Comment 6 Alex Williamson 2010-12-01 16:41:55 UTC
(In reply to comment #5)
> thanks for the reply.
> I set the flag and use "root", but it has no effect, even after a reboot. I
> still have the error. 
> I use libvirt 0.8.3 and kernel 2.6.35.6-48.fc14.i686

As Chris noted in Comment 3, this was insufficient.  To fully test this, you need to do all of the following:

1) Uncomment the following lines in /etc/libvirt/qemu.conf:

user = "root"
group = "root"

2) Uncomment and change the following line in the same file:

clear_emulator_capabilities = 0

(Note this is = 1 by default)

3) Restart libvirt or reboot

This should work around the missing kernel patch.  Please test.

Comment 7 mathieu 2010-12-03 10:29:26 UTC
(In reply to comment #6)
> (In reply to comment #5)
> > thanks for the reply.
> > I set the flag and use "root", but it has no effect, even after a reboot. I
> > still have the error.

------------------------

=== What to do ===
A. According to the libvirt bug thread, what is the default value of clear_emulator_capabilities?
B. Carry the libvirt bug thread forward from the point where it stops.
The rows after this thread come from an unrelated source.

=== Recorded data ===
------------------------

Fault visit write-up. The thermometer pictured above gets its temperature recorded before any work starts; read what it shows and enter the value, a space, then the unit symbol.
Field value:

------------------------

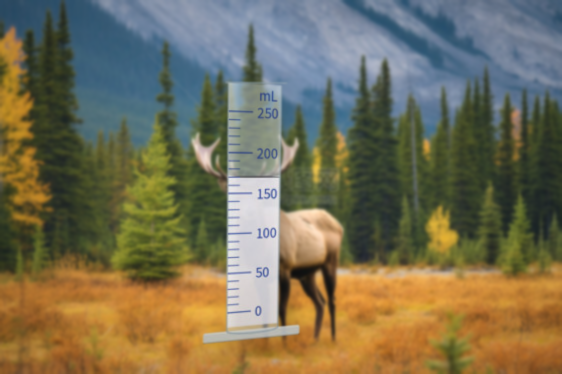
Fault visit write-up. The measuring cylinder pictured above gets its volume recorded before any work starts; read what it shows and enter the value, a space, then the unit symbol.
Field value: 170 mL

------------------------

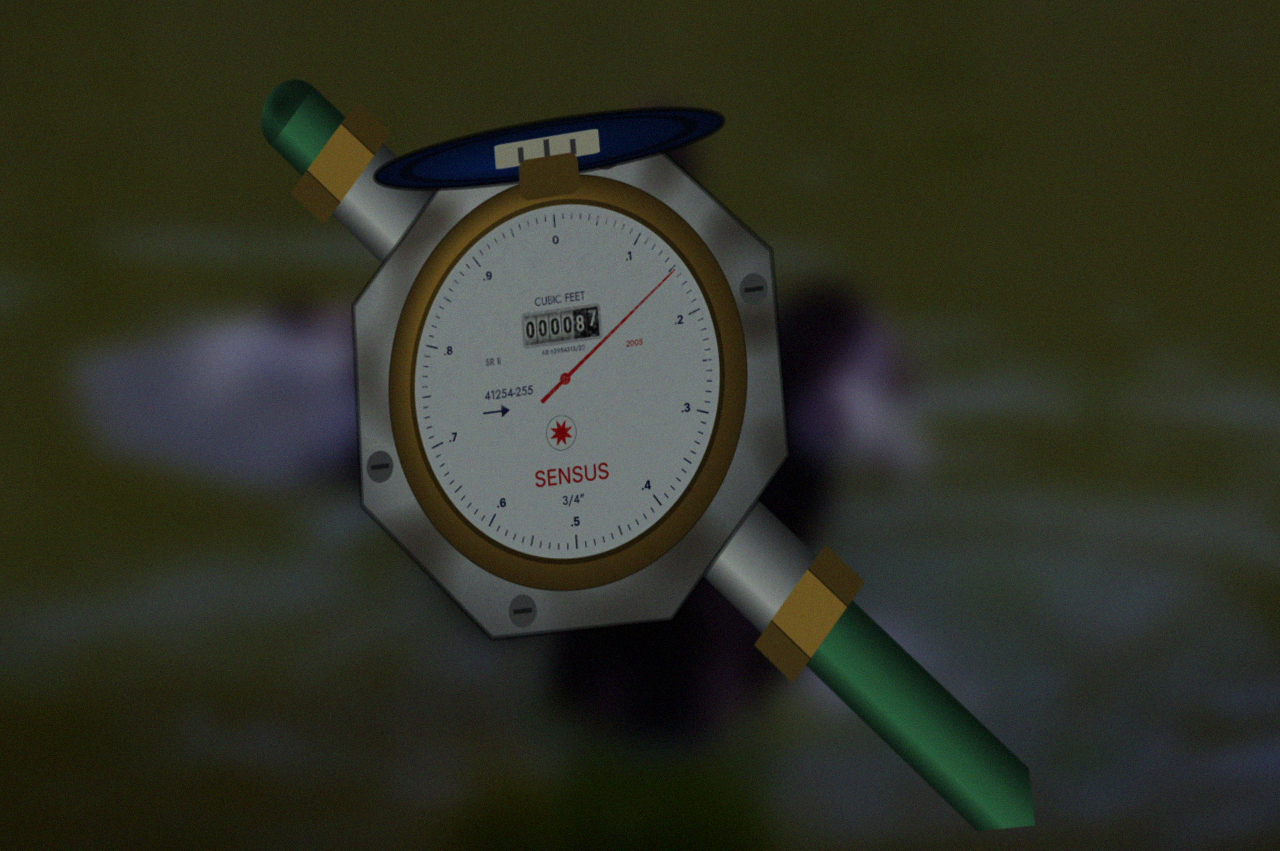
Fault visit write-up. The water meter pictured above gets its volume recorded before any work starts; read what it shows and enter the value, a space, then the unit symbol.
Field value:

------------------------

=== Solved problems ===
A. It is 1 by default.

B.
> > I use libvirt 0.8.3 and kernel 2.6.35.6-48.fc14.i686
> 
> As Chris noted in Comment 3, this was insufficient.  To fully test this, you
> need to do all of the following:
> 
> 1) Uncomment the following lines in /etc/libvirt/qemu.conf:
> 
> user = "root"
> group = "root"
> 
> 2) Uncomment and change the following line in the same file:
> 
> clear_emulator_capabilities = 0
> 
> (Note this is = 1 by default)
> 
> 3) Restart libvirt or reboot
> 
> This should work around the missing kernel patch.  Please test.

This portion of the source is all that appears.